Indian Council of Medical Research (ICMR) microbiologist Kamini Walia pointed out that the overuse of potent antibiotics may be "adding fuel to the fire of the already alarming antimicrobial resistance levels. These potent antibiotics included some medications reserved for the cases hardest to treat.
"Fear of missing a secondary infection and lack of specific therapy for COVID-19 leads to over-prescription of antibiotics," she said. Walia added: "The culture of over-medicating through antibiotics predates the pandemic."
She noted that doctors had a tendency to prescribe three or four antibiotics to intensive care patients while waiting for lab results that determine the need for the drugs. This was often done to "plug the gaps" in infection control and prevention. Walia explained: "Antimicrobials are a shield, and as long as the patient is feeling better, doctors don't want to de-escalate the antibiotic regimen. And the price for that comes three to six months down the line."
According to the World Health Organization (WHO), antibiotic resistance is one of the biggest threats to global health, food security and development. The global health body said: "New resistance mechanisms are emerging and spreading globally, threatening our ability to treat common infectious diseases. A growing list of infections … are becoming harder, and sometimes impossible, to treat as antibiotics become less effective." (Related: Loose regulatory action in India continues to allow production of unapproved antibiotic formulas.)
Walia and her colleagues penned a study that looked at secondary infections in COVID-19 patients, which was subsequently published in Infection and Drug Resistance in May 2021. They examined data from 17,534 patients admitted in any of the 10 hospitals part of the IMCR's surveillance network from June 1 to Aug. 30 of last year.
Of the more than 17,000 patients, 3.6 percent or 640 patients contracted a secondary infection. However, the researchers noted that some hospitals registered secondary infection rates as high as 28 percent. Pathogens that resisted multiple drugs caused co-infections in about half of the cases.

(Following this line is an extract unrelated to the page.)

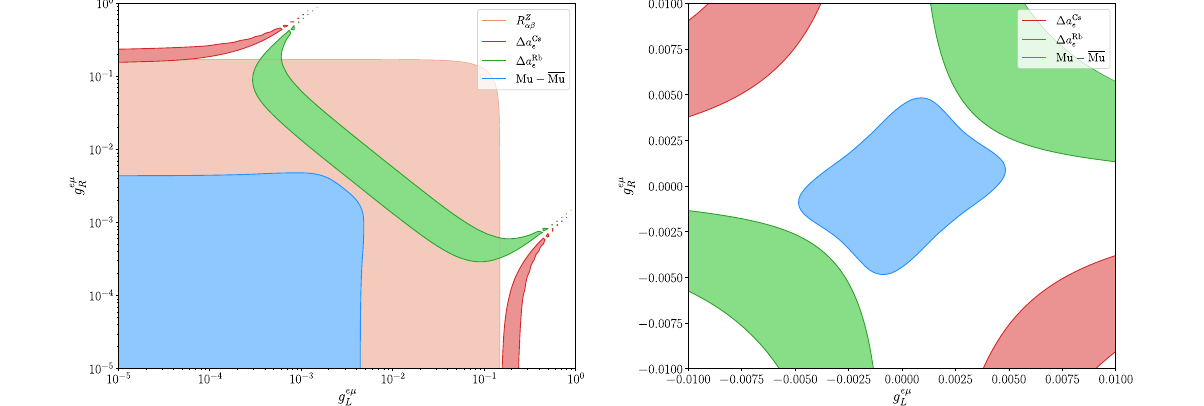
orange) and Muonium oscillations (blue); the red and the green regions respectively denote the 1 σ ( g − 2 ) Cs e and ( g − 2 ) Rb e favoured regimes. On the right, detailed (linear) view of the viable g e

Meanwhile, almost 60 percent of patients with secondary infections died. Only 11 percent of those who did not pick up another pathogen died, the study said. Majority of patients who died had conditions that exacerbated COVID-19 such as diabetes or hypertension. New Delhi-based Center for Disease Dynamics, Economics and Policy Director Dr. Ramanan Laxminarayan said of the study: "It shows that if [COVID-19] doesn't kill you, these secondary infections can."
Walia and her colleagues found that many Indians who contracted COVID-19 were prescribed strong antibiotics for their predicament. These drugs included the most potent antibacterial carbapenem and colistin, a "drug of last resort" typically reserved for the most stubborn strains. They noted that pathogens such as Klebsiella pneumoniae and Acinetobacter baumannii resisting these potent antibiotics was "an alarming finding."
The researchers added that the use of steroids that weakened the immune system also played a role in the occurrence of secondary infections. Steroids were used mainly to subdue the inflammations accompanying COVID-19 at the cost of undermined immunity. This subsequently triggered cases of a fungal infection called mucormycosis.
Mumbai-based eye surgeon Dr. Akshay Nair said the fungus responsible for mucormycosis was ubiquitous. "It … [is] found in soil, [in] air and even in the nose and mucus of healthy people," he told the BBC's Soutik Biswas. (Related: Deadly "black fungus" infection spreads among coronavirus patients in India.)
Laxminarayan remarked: "Early steroid use tends to tamp down the body's immunity, leaving it more vulnerable to other infections." He ultimately warned that the indiscriminate use of antibiotics and steroids is as detrimental as the disease they are targeting and that it "is going to haunt India in the months to come."